Re: Reduce heap tuple header size II

From
Tom Lane
Date:
Manfred Koizar <mkoi-pg@aon.at> writes:
> Why not let the users decide?  With this new version of the patch they
> can
>     configure --enable-pg72format

I think that is a really, really bad idea.  If we're gonna do it we
should just do it.  We don't need multiple incompatible file formats
running around all calling themselves PG 7.3.

Configure options are generally not a solution to anything anyway,
since more and more people use RPM distributions and don't have the
option to make their own configure choices.

            regards, tom lane



Re: Reduce heap tuple header size

From
Bruce Momjian
Date:
Patch applied.  Thanks.

Catalog version updated.  initdb everyone.

---------------------------------------------------------------------------



Manfred Koizar wrote:
> This patch, which is built upon the "HeapTupleHeader accessor macros"
> patch from 2002-06-10, is supposed to reduce the heap tuple header size
> by four bytes on most architectures.  Of course it changes the on-disk
> tuple format and therefore requires initdb.  As I have (once more)

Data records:

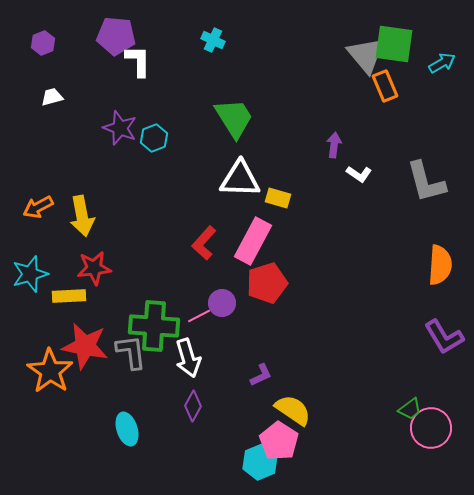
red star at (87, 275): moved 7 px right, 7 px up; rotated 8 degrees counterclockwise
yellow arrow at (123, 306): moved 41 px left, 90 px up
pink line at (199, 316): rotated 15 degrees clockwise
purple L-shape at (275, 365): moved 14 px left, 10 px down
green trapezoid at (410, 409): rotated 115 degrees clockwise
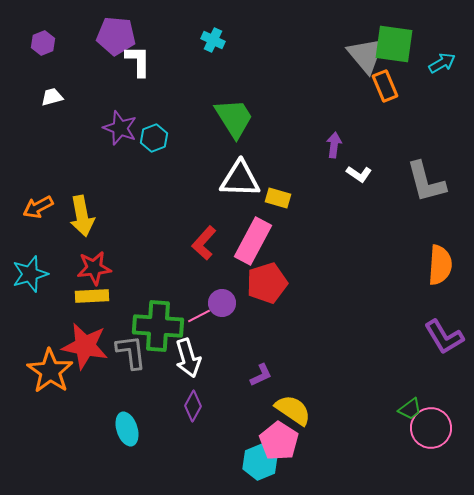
yellow rectangle at (69, 296): moved 23 px right
green cross at (154, 326): moved 4 px right
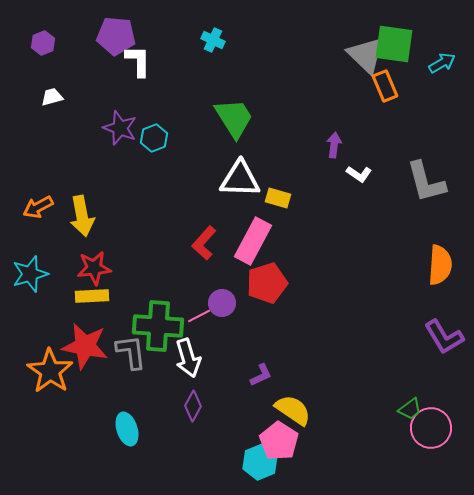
gray triangle at (366, 55): rotated 6 degrees counterclockwise
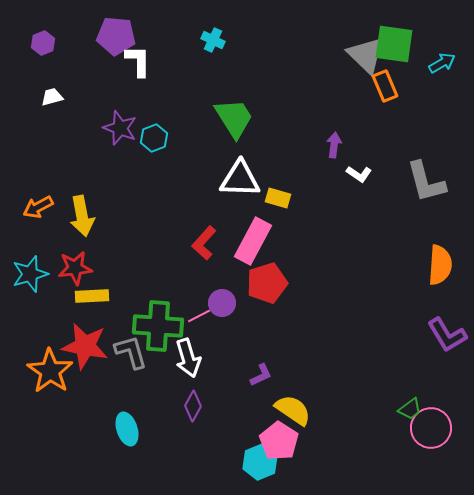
red star at (94, 268): moved 19 px left
purple L-shape at (444, 337): moved 3 px right, 2 px up
gray L-shape at (131, 352): rotated 9 degrees counterclockwise
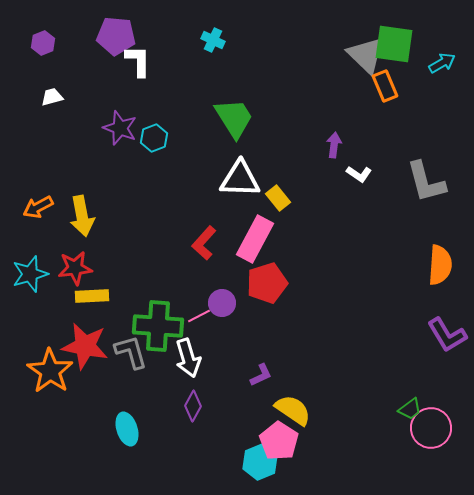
yellow rectangle at (278, 198): rotated 35 degrees clockwise
pink rectangle at (253, 241): moved 2 px right, 2 px up
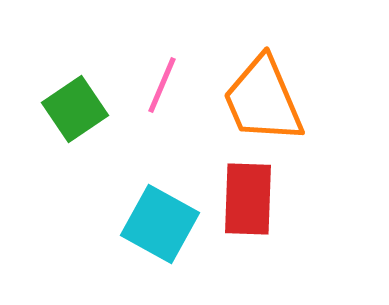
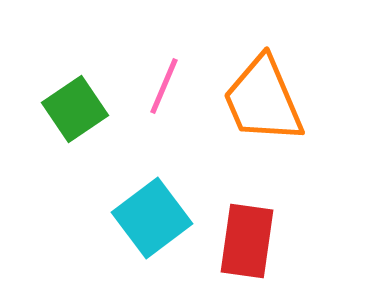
pink line: moved 2 px right, 1 px down
red rectangle: moved 1 px left, 42 px down; rotated 6 degrees clockwise
cyan square: moved 8 px left, 6 px up; rotated 24 degrees clockwise
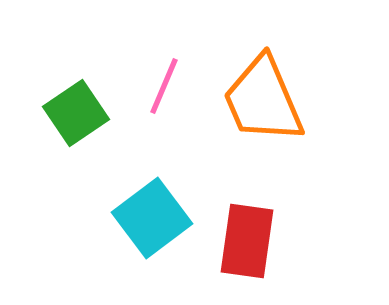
green square: moved 1 px right, 4 px down
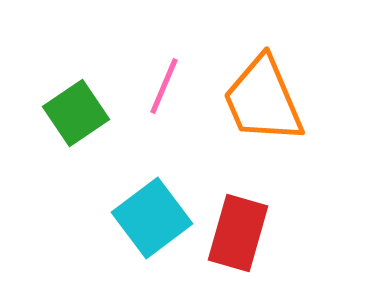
red rectangle: moved 9 px left, 8 px up; rotated 8 degrees clockwise
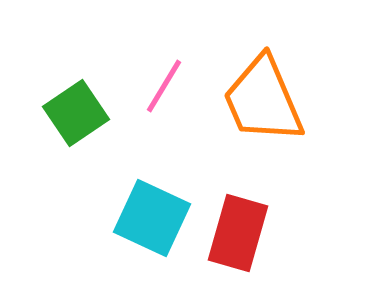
pink line: rotated 8 degrees clockwise
cyan square: rotated 28 degrees counterclockwise
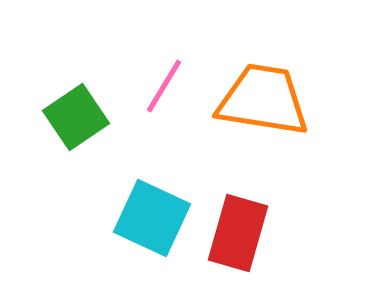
orange trapezoid: rotated 122 degrees clockwise
green square: moved 4 px down
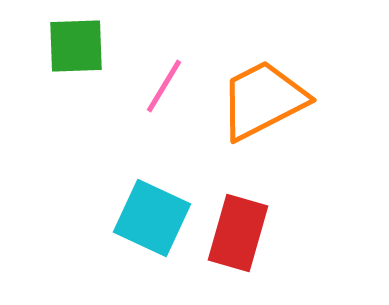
orange trapezoid: rotated 36 degrees counterclockwise
green square: moved 71 px up; rotated 32 degrees clockwise
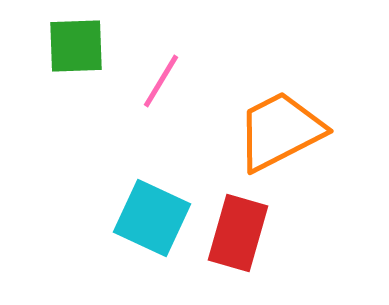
pink line: moved 3 px left, 5 px up
orange trapezoid: moved 17 px right, 31 px down
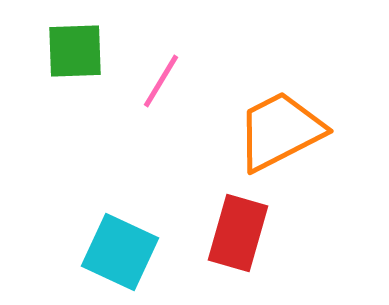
green square: moved 1 px left, 5 px down
cyan square: moved 32 px left, 34 px down
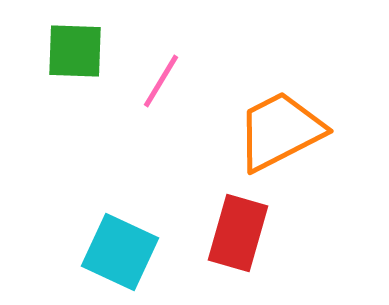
green square: rotated 4 degrees clockwise
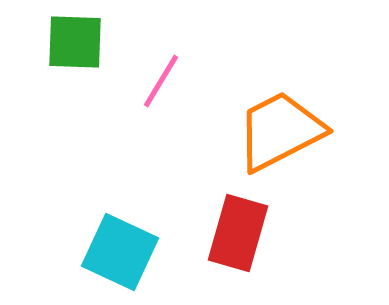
green square: moved 9 px up
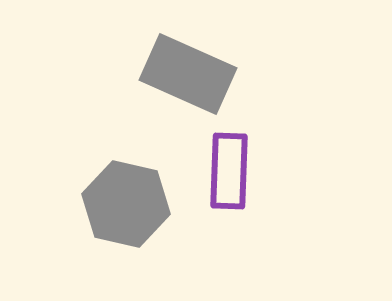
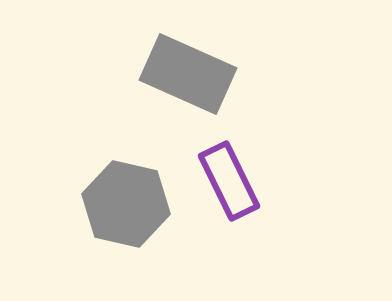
purple rectangle: moved 10 px down; rotated 28 degrees counterclockwise
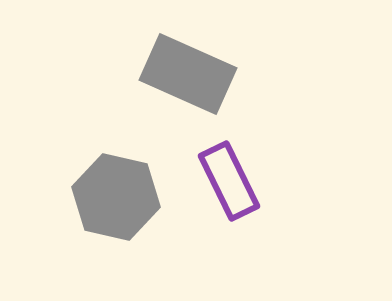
gray hexagon: moved 10 px left, 7 px up
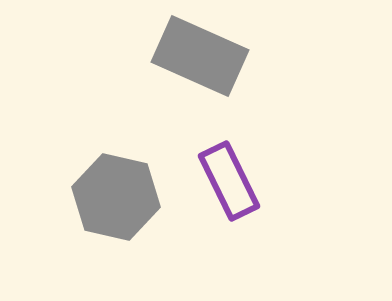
gray rectangle: moved 12 px right, 18 px up
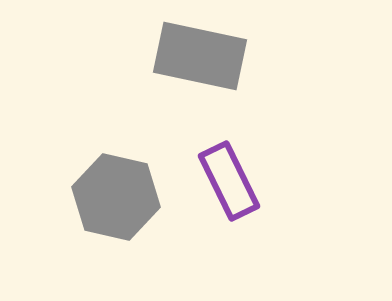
gray rectangle: rotated 12 degrees counterclockwise
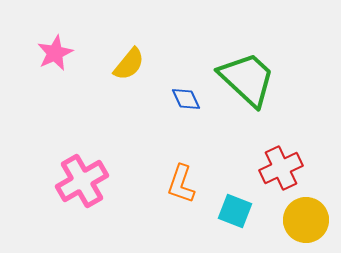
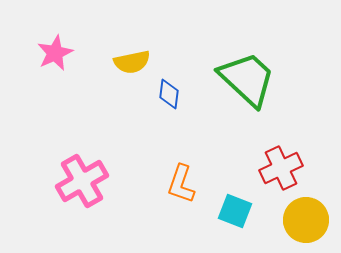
yellow semicircle: moved 3 px right, 2 px up; rotated 39 degrees clockwise
blue diamond: moved 17 px left, 5 px up; rotated 32 degrees clockwise
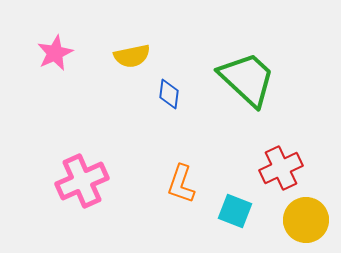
yellow semicircle: moved 6 px up
pink cross: rotated 6 degrees clockwise
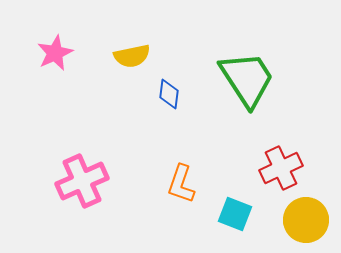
green trapezoid: rotated 14 degrees clockwise
cyan square: moved 3 px down
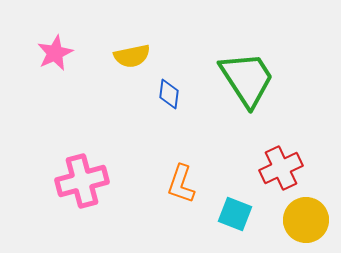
pink cross: rotated 9 degrees clockwise
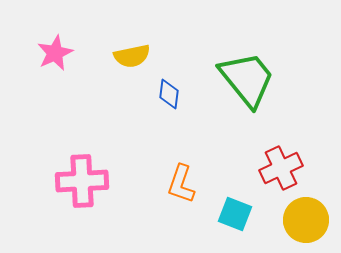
green trapezoid: rotated 6 degrees counterclockwise
pink cross: rotated 12 degrees clockwise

Work to complete:
Translate this sentence from the mailing list thread into Spanish: "We don't need multiple incompatible file formats running around all calling themselves PG 7.3." This data has no connection to the mailing list thread.

Answer for this exercise:
No necesitamos múltiples formatos de archivo incompatibles circulando por ahí y llamándose todos PG 7.3.